Repeat word for word the opening stretch of the entries, from the first line through the line containing "einzigartigen Markengeschichten und".
^^^^^^^^^^^^^^^^
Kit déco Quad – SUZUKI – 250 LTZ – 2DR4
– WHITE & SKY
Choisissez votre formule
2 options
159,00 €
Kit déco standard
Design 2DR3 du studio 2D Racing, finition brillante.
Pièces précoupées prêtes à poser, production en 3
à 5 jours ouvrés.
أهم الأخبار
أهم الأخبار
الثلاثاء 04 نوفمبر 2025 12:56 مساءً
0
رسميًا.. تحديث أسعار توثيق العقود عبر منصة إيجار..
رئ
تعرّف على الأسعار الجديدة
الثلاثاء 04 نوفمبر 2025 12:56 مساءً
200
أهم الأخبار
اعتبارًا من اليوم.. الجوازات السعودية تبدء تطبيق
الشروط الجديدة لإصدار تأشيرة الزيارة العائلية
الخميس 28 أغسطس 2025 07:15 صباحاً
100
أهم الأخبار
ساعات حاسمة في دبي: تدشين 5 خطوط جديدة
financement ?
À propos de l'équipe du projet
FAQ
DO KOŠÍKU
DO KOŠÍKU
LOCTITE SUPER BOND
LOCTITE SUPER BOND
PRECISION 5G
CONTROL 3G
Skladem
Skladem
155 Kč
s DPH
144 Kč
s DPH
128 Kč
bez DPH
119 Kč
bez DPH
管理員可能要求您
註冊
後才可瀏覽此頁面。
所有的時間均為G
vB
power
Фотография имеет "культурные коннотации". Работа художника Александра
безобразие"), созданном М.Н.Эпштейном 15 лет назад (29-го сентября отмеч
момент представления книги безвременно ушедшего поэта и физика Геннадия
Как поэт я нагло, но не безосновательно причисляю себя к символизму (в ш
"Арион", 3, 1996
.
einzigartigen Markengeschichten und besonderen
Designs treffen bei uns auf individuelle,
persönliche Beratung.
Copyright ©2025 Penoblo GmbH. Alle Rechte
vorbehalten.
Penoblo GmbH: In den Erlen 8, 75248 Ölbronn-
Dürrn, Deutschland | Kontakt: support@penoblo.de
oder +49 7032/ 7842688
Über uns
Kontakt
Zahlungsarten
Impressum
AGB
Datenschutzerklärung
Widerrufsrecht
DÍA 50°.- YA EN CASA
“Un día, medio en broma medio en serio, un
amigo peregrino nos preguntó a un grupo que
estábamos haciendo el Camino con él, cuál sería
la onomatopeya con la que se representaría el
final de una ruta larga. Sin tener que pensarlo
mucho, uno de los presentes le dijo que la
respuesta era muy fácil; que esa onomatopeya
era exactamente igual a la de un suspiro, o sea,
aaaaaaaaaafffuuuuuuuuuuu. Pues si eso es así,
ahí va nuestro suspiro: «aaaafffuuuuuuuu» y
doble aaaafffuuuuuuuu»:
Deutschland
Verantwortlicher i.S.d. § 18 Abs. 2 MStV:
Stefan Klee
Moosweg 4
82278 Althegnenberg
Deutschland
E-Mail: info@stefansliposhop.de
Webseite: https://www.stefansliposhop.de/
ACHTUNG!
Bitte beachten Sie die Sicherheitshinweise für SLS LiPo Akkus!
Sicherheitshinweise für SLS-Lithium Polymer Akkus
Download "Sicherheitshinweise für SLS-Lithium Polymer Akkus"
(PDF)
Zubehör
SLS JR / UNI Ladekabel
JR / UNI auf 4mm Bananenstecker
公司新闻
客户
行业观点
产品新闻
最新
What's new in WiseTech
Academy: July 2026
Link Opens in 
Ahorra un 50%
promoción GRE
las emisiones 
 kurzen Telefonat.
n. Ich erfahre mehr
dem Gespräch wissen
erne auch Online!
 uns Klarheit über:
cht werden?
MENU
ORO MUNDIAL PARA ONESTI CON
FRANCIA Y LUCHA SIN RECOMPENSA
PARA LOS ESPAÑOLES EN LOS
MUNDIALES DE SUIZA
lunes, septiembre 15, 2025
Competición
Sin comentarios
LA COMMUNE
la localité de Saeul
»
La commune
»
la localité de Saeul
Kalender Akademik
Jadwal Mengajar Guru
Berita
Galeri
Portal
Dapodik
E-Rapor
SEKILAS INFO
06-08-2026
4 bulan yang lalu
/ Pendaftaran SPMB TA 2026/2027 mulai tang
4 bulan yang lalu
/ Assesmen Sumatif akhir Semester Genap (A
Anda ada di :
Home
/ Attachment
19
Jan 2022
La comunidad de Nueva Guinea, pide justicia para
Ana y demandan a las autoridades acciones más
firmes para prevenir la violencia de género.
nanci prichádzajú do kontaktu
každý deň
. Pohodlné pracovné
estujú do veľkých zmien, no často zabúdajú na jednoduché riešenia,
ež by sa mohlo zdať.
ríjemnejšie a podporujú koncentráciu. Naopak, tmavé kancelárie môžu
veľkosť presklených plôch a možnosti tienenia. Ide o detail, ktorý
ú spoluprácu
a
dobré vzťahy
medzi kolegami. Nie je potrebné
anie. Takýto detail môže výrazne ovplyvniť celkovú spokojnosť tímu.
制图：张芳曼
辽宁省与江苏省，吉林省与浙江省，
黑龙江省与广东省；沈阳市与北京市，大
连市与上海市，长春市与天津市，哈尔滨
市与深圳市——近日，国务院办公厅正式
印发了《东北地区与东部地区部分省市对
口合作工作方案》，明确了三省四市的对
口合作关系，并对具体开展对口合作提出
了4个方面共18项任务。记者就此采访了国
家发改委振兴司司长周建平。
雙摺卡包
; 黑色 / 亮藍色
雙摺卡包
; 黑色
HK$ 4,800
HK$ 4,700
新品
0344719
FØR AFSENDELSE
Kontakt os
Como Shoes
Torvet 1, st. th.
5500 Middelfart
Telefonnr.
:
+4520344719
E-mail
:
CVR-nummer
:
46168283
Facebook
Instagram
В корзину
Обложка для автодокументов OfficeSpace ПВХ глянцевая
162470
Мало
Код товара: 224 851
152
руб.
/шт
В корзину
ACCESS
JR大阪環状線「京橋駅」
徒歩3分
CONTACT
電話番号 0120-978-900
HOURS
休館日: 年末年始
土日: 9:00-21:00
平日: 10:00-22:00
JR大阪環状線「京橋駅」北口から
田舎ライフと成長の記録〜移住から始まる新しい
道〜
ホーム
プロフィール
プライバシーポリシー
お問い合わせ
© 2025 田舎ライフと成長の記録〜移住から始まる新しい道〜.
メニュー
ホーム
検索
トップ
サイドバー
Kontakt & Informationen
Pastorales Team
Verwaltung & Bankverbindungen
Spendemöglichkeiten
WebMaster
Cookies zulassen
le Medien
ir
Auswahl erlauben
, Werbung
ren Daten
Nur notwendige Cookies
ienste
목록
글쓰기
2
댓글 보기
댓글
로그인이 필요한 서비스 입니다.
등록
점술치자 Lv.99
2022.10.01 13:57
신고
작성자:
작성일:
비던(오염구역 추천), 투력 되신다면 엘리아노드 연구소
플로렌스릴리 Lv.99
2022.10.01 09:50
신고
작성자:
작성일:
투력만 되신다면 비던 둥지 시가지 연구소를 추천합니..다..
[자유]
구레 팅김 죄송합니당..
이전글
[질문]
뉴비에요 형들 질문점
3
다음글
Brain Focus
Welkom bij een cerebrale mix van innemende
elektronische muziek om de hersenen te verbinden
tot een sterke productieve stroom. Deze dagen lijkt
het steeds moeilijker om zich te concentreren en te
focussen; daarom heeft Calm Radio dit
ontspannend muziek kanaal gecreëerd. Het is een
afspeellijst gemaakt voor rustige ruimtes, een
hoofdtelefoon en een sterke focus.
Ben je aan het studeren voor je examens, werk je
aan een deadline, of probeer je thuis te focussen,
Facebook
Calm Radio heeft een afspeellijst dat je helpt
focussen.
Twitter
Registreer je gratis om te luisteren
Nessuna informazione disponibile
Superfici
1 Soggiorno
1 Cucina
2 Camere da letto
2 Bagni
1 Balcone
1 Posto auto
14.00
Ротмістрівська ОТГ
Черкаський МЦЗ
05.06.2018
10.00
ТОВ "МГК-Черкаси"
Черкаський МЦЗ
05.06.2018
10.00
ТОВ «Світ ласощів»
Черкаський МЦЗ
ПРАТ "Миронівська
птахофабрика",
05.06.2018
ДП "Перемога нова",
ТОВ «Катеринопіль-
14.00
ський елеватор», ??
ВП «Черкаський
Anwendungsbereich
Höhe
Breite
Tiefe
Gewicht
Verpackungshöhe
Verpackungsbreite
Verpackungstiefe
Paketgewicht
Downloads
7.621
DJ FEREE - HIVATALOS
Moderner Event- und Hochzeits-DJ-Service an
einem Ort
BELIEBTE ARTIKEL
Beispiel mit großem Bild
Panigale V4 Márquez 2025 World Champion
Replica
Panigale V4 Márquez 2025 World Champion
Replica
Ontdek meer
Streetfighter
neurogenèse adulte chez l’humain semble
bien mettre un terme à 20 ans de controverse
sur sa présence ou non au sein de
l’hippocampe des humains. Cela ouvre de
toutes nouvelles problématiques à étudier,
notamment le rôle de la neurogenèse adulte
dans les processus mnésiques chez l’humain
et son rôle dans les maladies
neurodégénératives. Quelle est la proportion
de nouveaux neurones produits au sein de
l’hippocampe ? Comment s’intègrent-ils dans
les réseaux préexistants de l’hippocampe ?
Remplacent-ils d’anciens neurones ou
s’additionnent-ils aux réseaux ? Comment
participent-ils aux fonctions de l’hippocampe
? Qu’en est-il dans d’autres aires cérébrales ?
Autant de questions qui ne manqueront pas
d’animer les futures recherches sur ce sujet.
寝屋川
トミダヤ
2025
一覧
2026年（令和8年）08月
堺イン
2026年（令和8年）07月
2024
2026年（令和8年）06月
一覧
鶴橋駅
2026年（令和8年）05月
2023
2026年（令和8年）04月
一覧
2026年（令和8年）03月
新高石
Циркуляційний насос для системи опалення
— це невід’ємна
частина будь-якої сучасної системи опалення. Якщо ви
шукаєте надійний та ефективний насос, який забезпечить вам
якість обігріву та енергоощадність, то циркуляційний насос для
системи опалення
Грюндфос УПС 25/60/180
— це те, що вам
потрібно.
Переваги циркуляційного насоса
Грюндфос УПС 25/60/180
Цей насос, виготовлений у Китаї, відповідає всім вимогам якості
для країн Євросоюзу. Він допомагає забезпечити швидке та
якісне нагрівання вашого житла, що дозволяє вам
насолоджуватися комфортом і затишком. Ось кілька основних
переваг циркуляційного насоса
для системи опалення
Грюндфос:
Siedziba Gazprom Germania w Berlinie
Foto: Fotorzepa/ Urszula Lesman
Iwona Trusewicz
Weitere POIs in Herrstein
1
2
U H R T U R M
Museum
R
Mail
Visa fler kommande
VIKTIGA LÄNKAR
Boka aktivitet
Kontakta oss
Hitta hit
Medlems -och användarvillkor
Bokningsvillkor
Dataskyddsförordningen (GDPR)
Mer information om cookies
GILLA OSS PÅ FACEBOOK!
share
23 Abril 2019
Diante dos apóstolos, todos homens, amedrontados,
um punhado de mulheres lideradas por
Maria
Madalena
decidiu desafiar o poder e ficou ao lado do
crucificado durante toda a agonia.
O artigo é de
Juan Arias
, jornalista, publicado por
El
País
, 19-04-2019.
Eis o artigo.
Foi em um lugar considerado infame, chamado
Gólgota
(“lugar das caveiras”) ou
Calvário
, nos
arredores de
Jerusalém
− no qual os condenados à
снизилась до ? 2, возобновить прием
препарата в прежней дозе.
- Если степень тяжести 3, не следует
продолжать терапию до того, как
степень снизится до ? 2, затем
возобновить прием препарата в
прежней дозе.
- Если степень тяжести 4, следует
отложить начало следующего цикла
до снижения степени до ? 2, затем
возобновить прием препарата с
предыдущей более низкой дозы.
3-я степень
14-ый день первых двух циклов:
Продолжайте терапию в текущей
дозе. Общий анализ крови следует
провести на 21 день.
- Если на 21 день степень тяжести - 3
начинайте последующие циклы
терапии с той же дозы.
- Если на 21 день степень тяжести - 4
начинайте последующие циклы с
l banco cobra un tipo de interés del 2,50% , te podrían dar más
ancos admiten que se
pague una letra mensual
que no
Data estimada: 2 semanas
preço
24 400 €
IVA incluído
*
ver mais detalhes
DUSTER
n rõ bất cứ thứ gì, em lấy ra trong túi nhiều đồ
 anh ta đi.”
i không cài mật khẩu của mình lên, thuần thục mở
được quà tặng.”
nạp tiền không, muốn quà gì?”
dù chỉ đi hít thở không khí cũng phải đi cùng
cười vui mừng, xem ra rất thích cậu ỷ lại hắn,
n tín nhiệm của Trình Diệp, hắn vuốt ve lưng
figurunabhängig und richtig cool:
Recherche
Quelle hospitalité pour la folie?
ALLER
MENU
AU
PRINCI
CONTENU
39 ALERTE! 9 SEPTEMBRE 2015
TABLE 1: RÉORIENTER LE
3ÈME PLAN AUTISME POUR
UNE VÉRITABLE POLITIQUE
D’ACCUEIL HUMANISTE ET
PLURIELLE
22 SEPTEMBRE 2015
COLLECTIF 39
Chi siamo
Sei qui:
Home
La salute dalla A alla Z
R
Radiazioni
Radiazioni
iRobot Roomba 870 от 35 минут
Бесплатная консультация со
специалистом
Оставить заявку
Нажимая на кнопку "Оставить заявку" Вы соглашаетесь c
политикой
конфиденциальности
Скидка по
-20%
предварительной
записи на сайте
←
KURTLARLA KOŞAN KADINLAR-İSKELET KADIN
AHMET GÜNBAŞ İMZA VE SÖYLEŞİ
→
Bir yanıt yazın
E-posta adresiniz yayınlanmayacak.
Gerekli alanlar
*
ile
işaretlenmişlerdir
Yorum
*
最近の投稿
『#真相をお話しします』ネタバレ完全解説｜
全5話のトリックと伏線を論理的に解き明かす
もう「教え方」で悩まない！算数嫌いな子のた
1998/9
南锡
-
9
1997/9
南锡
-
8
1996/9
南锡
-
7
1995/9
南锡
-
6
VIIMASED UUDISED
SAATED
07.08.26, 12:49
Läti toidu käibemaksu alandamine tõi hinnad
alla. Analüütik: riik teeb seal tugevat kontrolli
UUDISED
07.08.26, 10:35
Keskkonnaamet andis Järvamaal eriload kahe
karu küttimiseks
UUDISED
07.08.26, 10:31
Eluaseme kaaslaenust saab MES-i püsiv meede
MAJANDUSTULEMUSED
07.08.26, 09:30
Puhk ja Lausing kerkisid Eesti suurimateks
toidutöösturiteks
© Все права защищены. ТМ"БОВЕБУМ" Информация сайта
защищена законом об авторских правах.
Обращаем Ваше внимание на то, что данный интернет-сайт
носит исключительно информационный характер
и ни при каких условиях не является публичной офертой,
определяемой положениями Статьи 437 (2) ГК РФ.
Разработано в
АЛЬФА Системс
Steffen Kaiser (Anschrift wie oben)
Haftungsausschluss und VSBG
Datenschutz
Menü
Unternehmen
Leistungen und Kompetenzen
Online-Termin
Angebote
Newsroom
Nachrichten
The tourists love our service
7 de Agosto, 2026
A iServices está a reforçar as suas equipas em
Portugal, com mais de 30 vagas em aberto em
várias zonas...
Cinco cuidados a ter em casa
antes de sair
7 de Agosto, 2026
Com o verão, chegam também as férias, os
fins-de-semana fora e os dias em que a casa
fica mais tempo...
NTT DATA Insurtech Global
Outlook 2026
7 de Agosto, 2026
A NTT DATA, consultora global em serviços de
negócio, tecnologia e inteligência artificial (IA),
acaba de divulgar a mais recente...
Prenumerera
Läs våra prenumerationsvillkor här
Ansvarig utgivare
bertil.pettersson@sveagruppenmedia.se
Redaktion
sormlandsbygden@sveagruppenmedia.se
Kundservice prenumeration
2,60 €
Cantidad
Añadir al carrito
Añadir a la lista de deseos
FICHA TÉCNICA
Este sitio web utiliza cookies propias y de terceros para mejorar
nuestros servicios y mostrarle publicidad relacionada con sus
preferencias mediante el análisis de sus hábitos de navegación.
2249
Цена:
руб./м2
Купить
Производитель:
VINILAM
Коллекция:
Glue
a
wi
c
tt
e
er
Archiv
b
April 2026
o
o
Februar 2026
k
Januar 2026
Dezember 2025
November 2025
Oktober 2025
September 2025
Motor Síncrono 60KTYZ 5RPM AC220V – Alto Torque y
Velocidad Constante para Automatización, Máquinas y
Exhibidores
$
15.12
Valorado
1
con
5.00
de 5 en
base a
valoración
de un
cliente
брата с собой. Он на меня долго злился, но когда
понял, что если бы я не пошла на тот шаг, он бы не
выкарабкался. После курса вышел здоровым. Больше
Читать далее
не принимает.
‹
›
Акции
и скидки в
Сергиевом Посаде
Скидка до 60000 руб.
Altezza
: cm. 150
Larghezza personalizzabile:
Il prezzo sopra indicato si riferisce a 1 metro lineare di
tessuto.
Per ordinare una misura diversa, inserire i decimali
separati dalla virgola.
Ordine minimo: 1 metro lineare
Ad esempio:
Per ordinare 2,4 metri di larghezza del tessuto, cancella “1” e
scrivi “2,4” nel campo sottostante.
^^^^^^^^^^^^^^^^
Solution for this problem =
Kit déco Quad – SUZUKI – 250 LTZ – 2DR4
– WHITE & SKY
Choisissez votre formule
2 options
159,00 €
Kit déco standard
Design 2DR3 du studio 2D Racing, finition brillante.
Pièces précoupées prêtes à poser, production en 3
à 5 jours ouvrés.
أهم الأخبار
أهم الأخبار
الثلاثاء 04 نوفمبر 2025 12:56 مساءً
0
رسميًا.. تحديث أسعار توثيق العقود عبر منصة إيجار..
رئ
تعرّف على الأسعار الجديدة
الثلاثاء 04 نوفمبر 2025 12:56 مساءً
200
أهم الأخبار
اعتبارًا من اليوم.. الجوازات السعودية تبدء تطبيق
الشروط الجديدة لإصدار تأشيرة الزيارة العائلية
الخميس 28 أغسطس 2025 07:15 صباحاً
100
أهم الأخبار
ساعات حاسمة في دبي: تدشين 5 خطوط جديدة
financement ?
À propos de l'équipe du projet
FAQ
DO KOŠÍKU
DO KOŠÍKU
LOCTITE SUPER BOND
LOCTITE SUPER BOND
PRECISION 5G
CONTROL 3G
Skladem
Skladem
155 Kč
s DPH
144 Kč
s DPH
128 Kč
bez DPH
119 Kč
bez DPH
管理員可能要求您
註冊
後才可瀏覽此頁面。
所有的時間均為G
vB
power
Фотография имеет "культурные коннотации". Работа художника Александра
безобразие"), созданном М.Н.Эпштейном 15 лет назад (29-го сентября отмеч
момент представления книги безвременно ушедшего поэта и физика Геннадия
Как поэт я нагло, но не безосновательно причисляю себя к символизму (в ш
"Арион", 3, 1996
.
einzigartigen Markengeschichten und besonderen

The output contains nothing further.